BOTANICAL CHARACTERISTICS.—Stem smooth, climbing. Leaves short-petiolate, shining, ovate. Flowers in short axillary clusters, very fragrant; corolla bright yellow, funnel-form, 5-lobed.
HABITAT.—Southern United States, notably Florida.
DESCRIPTION OF DRUG.—Generally in very light and fibrous cylindrical sections, 90 to 200 mm. long, 4 to 15 mm. in diameter; externally of a brownish-yellow color, slightly wrinkled; tough, breaking with a fibrous, splintery fracture; bark thin, with silky bast fibers, adhering to the light-yellowish, porous, broadly rayed wood; the wood-cells are more or less indurated and free of starch-grains; medullary rays contain few starch-granules; pith small; odor characteristic; taste persistently bitter.
ADULTERATION.—Mixed with the true gelsemium there are sometimes found the roots of the jessamine or jasmine; as an adulterant this has become known as false gelsemium. The true yellow jasmine (Jasminum fructicans Linné) is called "Gelsemium officinale" in Europe. In cross-section the false root, according to Dohme, has no indurated cells in the medulla. Its medullary rays are full of starch-grains, and the sieve-ducts at the outer end of the woody cylinder are, in the case of every woody wedge, surrounded and protected by several rows of bast fibers. The true gelsemium has no such bast fibers. Accidental admixture of stems may be detected by the latter having bundles of bast fibers near the cortex. In the rhizome the fibers are not in bundles, but in a more or less interrupted ring.
Powder.—Microscopical elements of: See Part iv, Chap. I, B.
CONSTITUENTS.—Gelsemine, C54H69N4O12, gelseminine, gelseminic acid, volatile oil, resins, gallic acid, etc. Gelsemine is a brittle, white, transparent solid, soluble in alcohol, from which it crystallizes with difficulty. Gelseminine (uncrystalline) and Sempervirine, yellowish-red crystals. The latter has been separated in minute quantities (Sayre). The root yields from 0.3 to 0.5 per cent. of alkaloids. Gelseminine is rapidly growing in favor as presenting most of the benefits occurring from the use of morphine without any of the disadvantages of the latter (Ellingwood). The activity seems to reside principally in the gelseminine.

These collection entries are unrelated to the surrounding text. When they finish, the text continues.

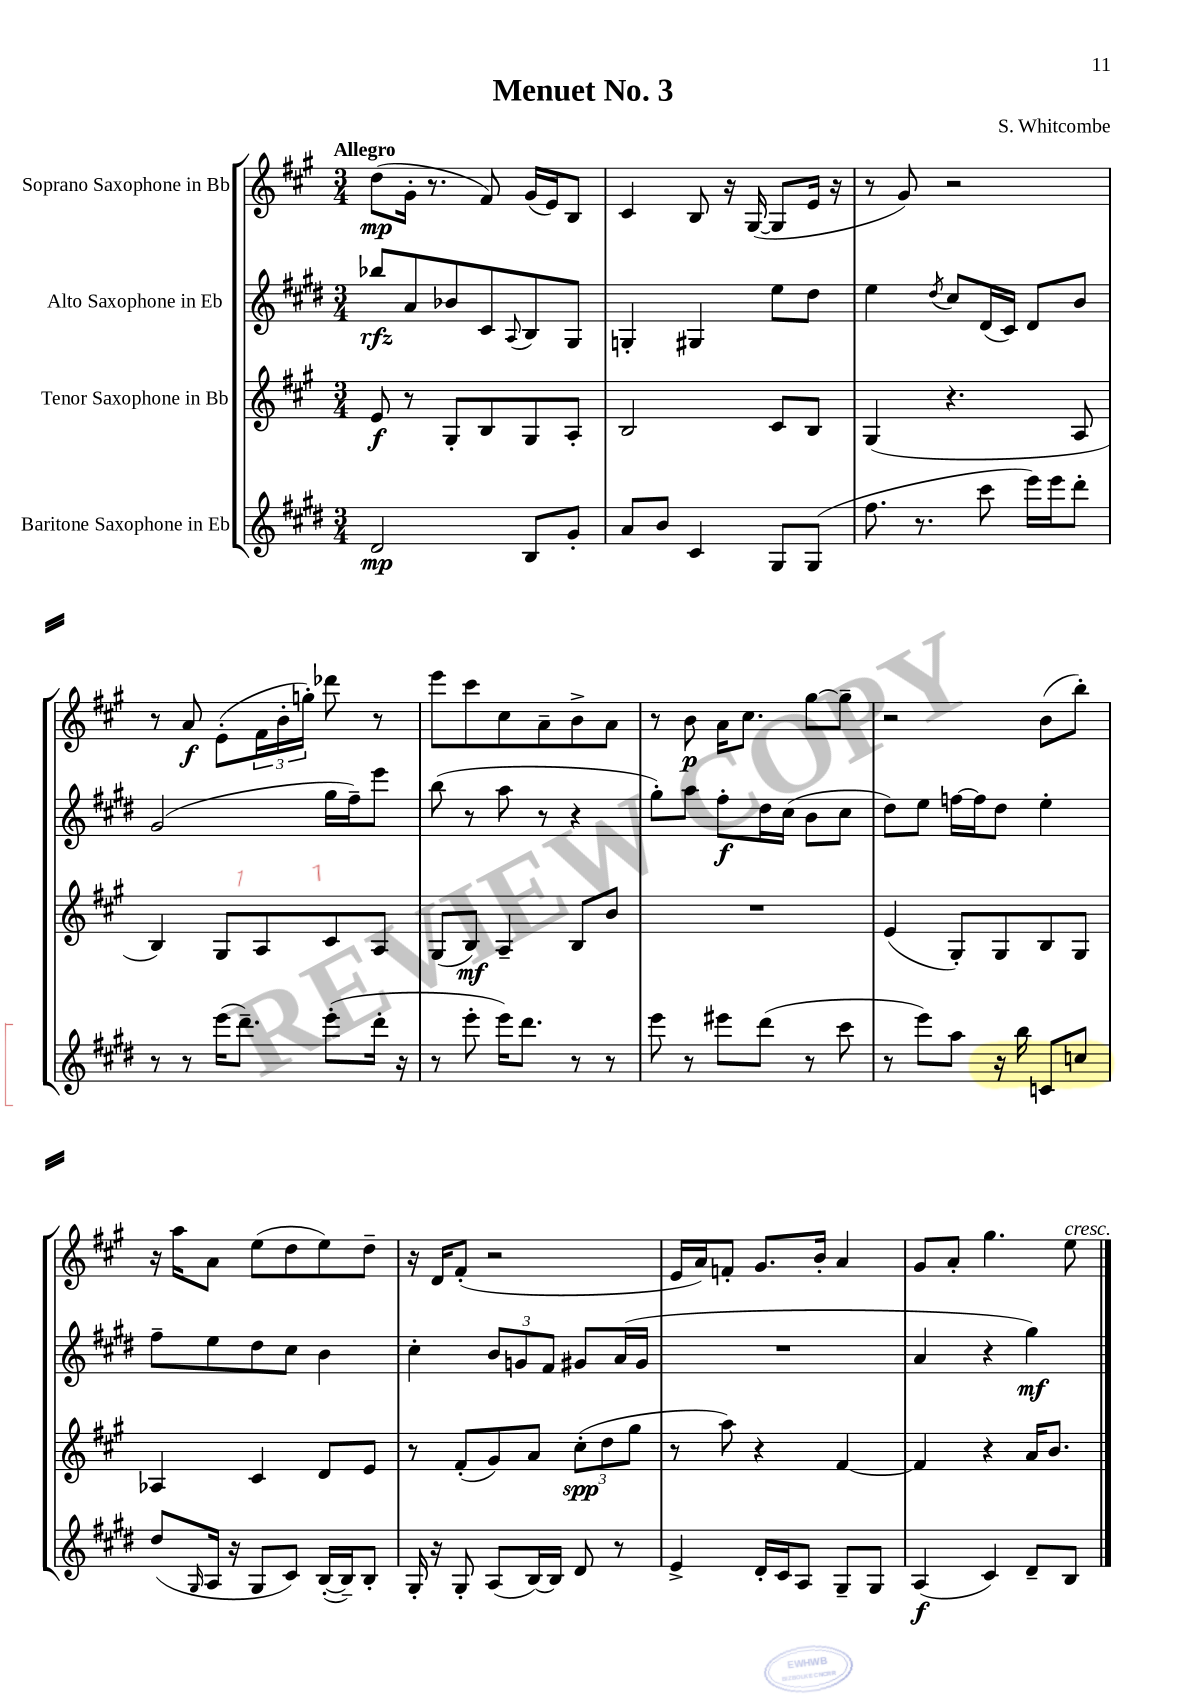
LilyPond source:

\header { title = "Menuet No. 3" composer = "S. Whitcombe" }
<<
\new StaffGroup <<
\new Staff = "s0" \with { instrumentName = "Soprano Saxophone in Bb" } {
    \clef treble \key a \major \numericTimeSignature \time 3/4 \tempo "Allegro"
    d''8\mp( gis'16-. r8. fis'8) gis'16( e'16) b8 |
    cis'4 b8 r16 gis16~( gis8 e'16 r16 |
    r8 gis'8) r2 |
    r8 a'8\f e'8-.( \tuplet 3/2 { fis'16 b'16-. g''16-.) } des'''8 r8 |
    e'''8 cis'''8 cis''8 a'8-- b'8-> a'8 |
    r8 b'8\p a'16 cis''8. gis''8~ gis''8-- |
    r2 b'8( b''8-.) |
    r16 a''16 a'8 e''8( d''8 e''8) d''8-- |
    r16 d'16 fis'8-.( r2 |
    e'16 a'16) f'8-. gis'8. b'16-. a'4 |
    gis'8 a'8-. gis''4. e''8^\markup { \italic "cresc." } \bar "|." |
}
\new Staff = "s1" \with { instrumentName = "Alto Saxophone in Eb" } {
    \clef treble \key e \major \numericTimeSignature \time 3/4
    bes''8\rfz a'8 bes'8 cis'8 \appoggiatura { a8 } b8 gis8 |
    g4-. gis4 e''8 dis''8 |
    e''4 \acciaccatura { dis''8 } cis''8 dis'16( cis'16) dis'8 b'8 |
    gis'2( gis''16 fis''16--) e'''8 |
    b''8( r8 a''8 r8 r4 |
    gis''8-.) a''8 fis''8-.\f dis''16 cis''16( b'8 cis''8 |
    dis''8) e''8 f''16~ f''16 dis''8 e''4-. |
    fis''8-- e''8 dis''8 cis''8 b'4 |
    cis''4-. \tuplet 3/2 { b'8 g'8 fis'8 } gis'8 a'16( gis'16 |
    R2. |
    a'4 r4 gis''4\mf) \bar "|." |
}
\new Staff = "s2" \with { instrumentName = "Tenor Saxophone in Bb" } {
    \clef treble \key a \major \numericTimeSignature \time 3/4
    e'8\f r8 gis8-. b8 gis8 a8-. |
    b2 cis'8 b8 |
    gis4( r4. a8 |
    b4) gis8 a8 cis'8 a8 |
    gis8( b8\mf) a4-- b8 b'8 |
    R2. |
    e'4( gis8-.) gis8 b8 gis8 |
    aes4 cis'4 d'8 e'8 |
    r8 fis'8-.( gis'8) a'8 \tuplet 3/2 { cis''8-.\spp( d''8 gis''8 } |
    r8 a''8) r4 fis'4~ |
    fis'4 r4 a'16 b'8. \bar "|." |
}
\new Staff = "s3" \with { instrumentName = "Baritone Saxophone in Eb" } {
    \clef treble \key e \major \numericTimeSignature \time 3/4
    dis'2\mp b8 gis'8-. |
    a'8 b'8 cis'4 gis8 gis8( |
    fis''8. r8. cis'''8 e'''16) e'''16 dis'''8-. |
    r8 r8 e'''16( dis'''8.--) e'''8-.( dis'''16-. r16 |
    r8 e'''8-. e'''16) dis'''8. r8 r8 |
    e'''8 r8 eis'''8 dis'''8( r8 cis'''8 |
    r8 e'''8) a''8 r16 b''16 c'8 c''8 |
    dis''8( \grace { gis16 } a16 r16 gis8 cis'8) b16~-.( b16--) b8-. |
    gis16-. r16 gis8-. a8( b16~) b16 dis'8 r8 |
    e'4-> dis'16-. cis'16 a8 gis8-- gis8 |
    a4\f( cis'4) dis'8-- b8 \bar "|." |
}
>>
>>
\layout { \context { \Score \remove "Bar_number_engraver" } }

Preparation of Gelsemine.—Add acetic acid to concentrated tincture; precipitate resin with water; concentrate the aqueous filtrate; remove gelsemic acid with chloroform or ether. The acid liquid yields impure alkaloid when precipitated by Na2CO3. This is purified by solution in chloroform and slow evaporation. It is a white, amorphous, very bitter alkaline alkaloid; with HCl or HNO3 forms crystalline salts.
ACTION AND USES.—Antispasmodic, sedative, and diaphoretic. Dose: 2 to 10 gr. (0.13 to 0.6 Gm.).
- OFFICIAL PREPARATIONS.
- Fluidextractum Gelsemii Dose: 2 to 10 drops (0.13 to 0.6 mil).
- Tinctura Gelsemii (10 per cent.), 2 to 15 drops (0.14 to 1 mil).
- Extractum Gelsemii, 0.01 Gm. (1/6 gr.).